Ibuku bukan orang yang mau mengalah, juga bukan orang yang mudah meminta maaf, apalagi memaafkan. Kadang kupikir, musuh terbesar ibuku dalah bapak. Setiap kali berperang, ibuku selalu menyebut-nyebut segala masalah yang sudah lewat bertahun-tahun lamanya, berulang-ulang, tidak ada habisnya. Aku sendiri sampai bosan. Tidak ada masalah baru. Semua hanyalah mengenai masalah lama yang belum kelar. Coba saja ibuku tidak lagi membahas hal-hal yang sudah lewat, seharusnya ibuku bisa menatap jauh ke depan. Seharusnya ibuku bisa tidak membebani dirinya dengan masalah masa lalu yang sudah tidak berarti lagi bagi bapak, dan bahkan bagiku. Seharusnya ibuku bisa kebih bahagia menjalani kehidupan rumah tangganya.
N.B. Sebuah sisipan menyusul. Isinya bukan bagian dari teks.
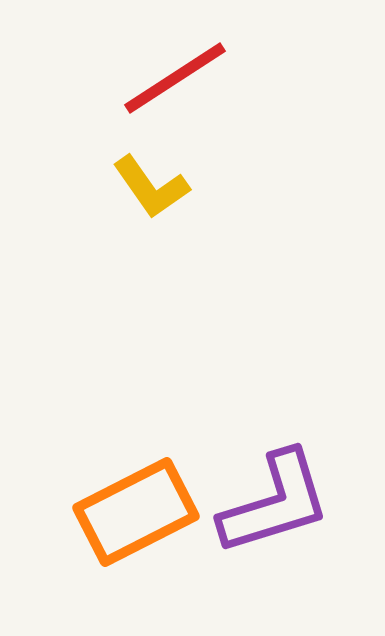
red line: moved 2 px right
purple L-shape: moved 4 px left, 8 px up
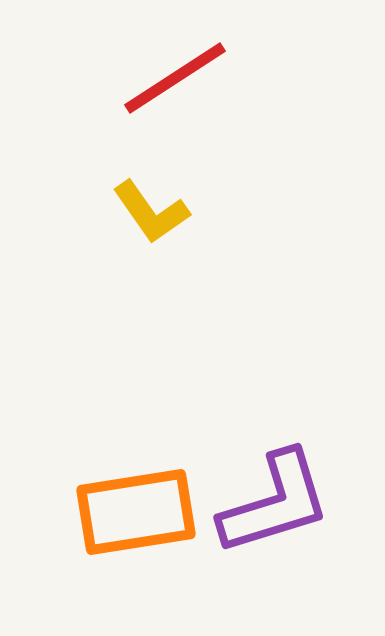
yellow L-shape: moved 25 px down
orange rectangle: rotated 18 degrees clockwise
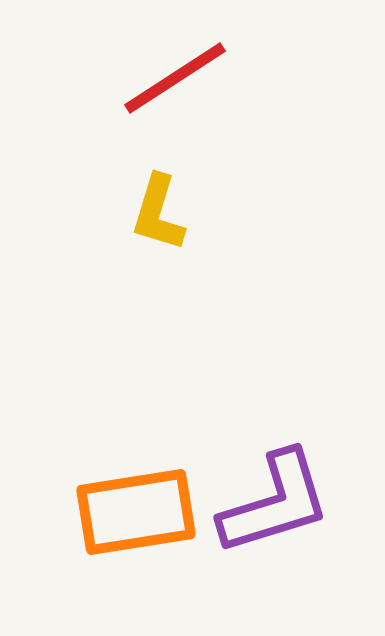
yellow L-shape: moved 7 px right, 1 px down; rotated 52 degrees clockwise
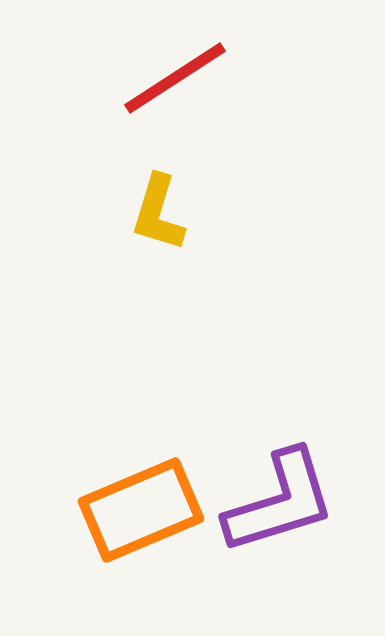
purple L-shape: moved 5 px right, 1 px up
orange rectangle: moved 5 px right, 2 px up; rotated 14 degrees counterclockwise
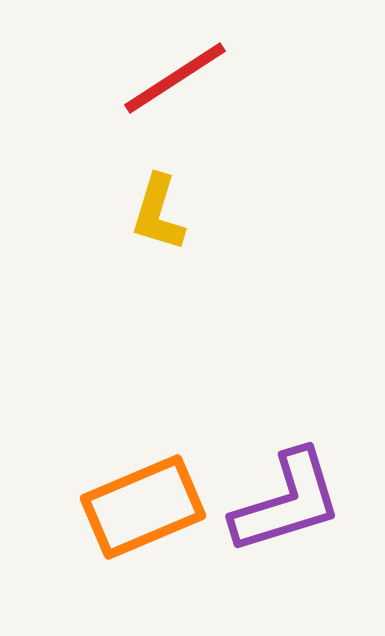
purple L-shape: moved 7 px right
orange rectangle: moved 2 px right, 3 px up
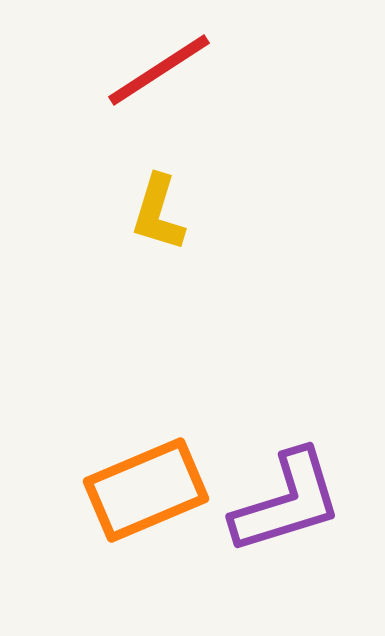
red line: moved 16 px left, 8 px up
orange rectangle: moved 3 px right, 17 px up
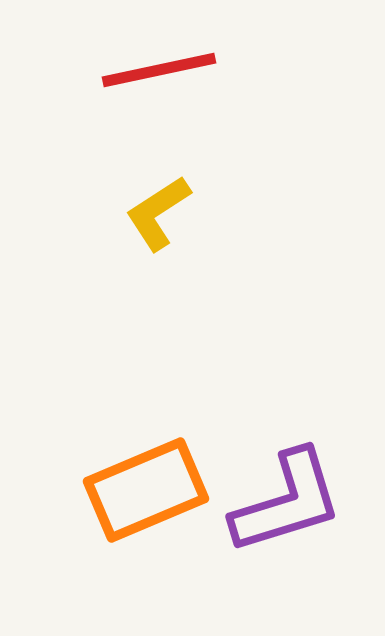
red line: rotated 21 degrees clockwise
yellow L-shape: rotated 40 degrees clockwise
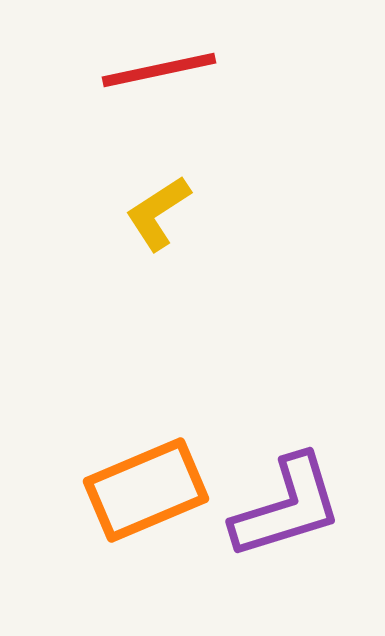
purple L-shape: moved 5 px down
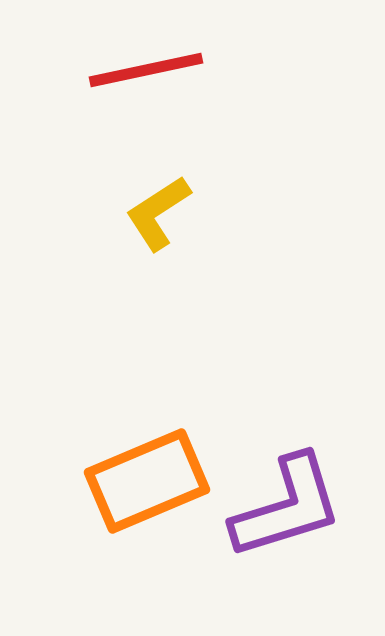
red line: moved 13 px left
orange rectangle: moved 1 px right, 9 px up
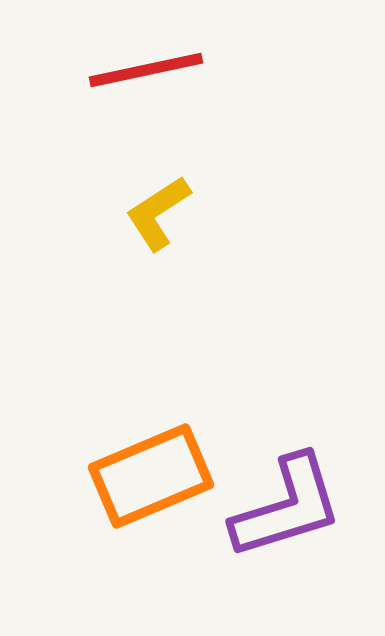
orange rectangle: moved 4 px right, 5 px up
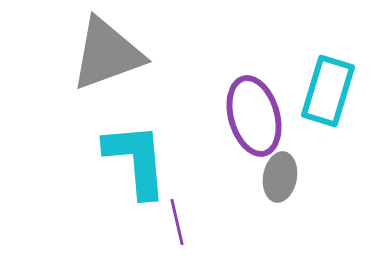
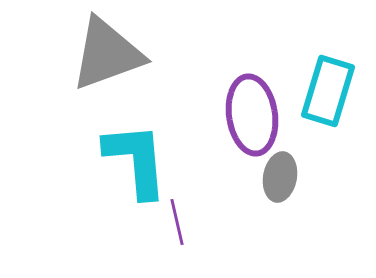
purple ellipse: moved 2 px left, 1 px up; rotated 8 degrees clockwise
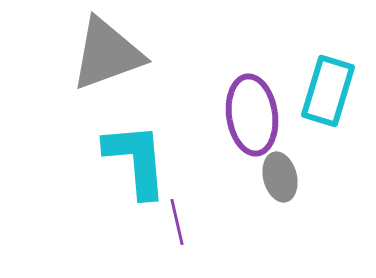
gray ellipse: rotated 24 degrees counterclockwise
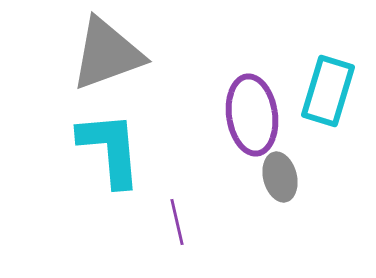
cyan L-shape: moved 26 px left, 11 px up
Sejak kecil aku selalu berpikir, jika kedua orang tuaku bercerai aku harus ikut siapa? Aku selalu sampai pada kesimpulan bahwa aku tidak ingin hidup dengan salah satunya. Daripada harus memilih salah satu, aku lebih baik tidak hidup bersama mereka. Begitu dewasa aku berpikir, kenapa orang tuaku tidak bercerai juga? Ibuku yang selalu menyebut kata 'cerai' ternyata tidak benar-benar berani melakukannya dan selalu menjadikan anak-anaknya sebagai alasan. Aku merasa bersalah. Karena keberadaanku, ibuku mengalami masa-masa yang tidak bahagia. Kalau saja aku tidak pernah ada, adik-adikku tidak pernah ada, apakah ibuku akan bercerai dari bapak? Apakah ibuku bisa bahagia?

Tampaknya, aku membawa beban penyesalan yang terlalu besar dalam hidupku. Tapi, semua itu justru membuatku belajar. Suatu hari nanti, kelak, saat ada seorang pria yang mau mencintaiku apa adanya, aku ingin menjadi seorang istri yang baik, aku ingin menjadi ibu yang baik bagi anak-anakku kelak, dan kalau aku tidak bahagaia dengan rumah tanggaku, aku ingin menyimpannya sendiri dan tidak menjadikan anak-anakku sebagai alasan untuk bertahan. Kuharap pria yang nantinya menjadi suamiku juga tidak menjadikan anak-anak sebagai alasan untuk mempertahankan rumah tangga. Anak-anak bukan pilar yang harus mempertahankan rumah yang sudah mau roboh.

Aku harap ibuku bisa lebih bersyukur dalam hidupnya.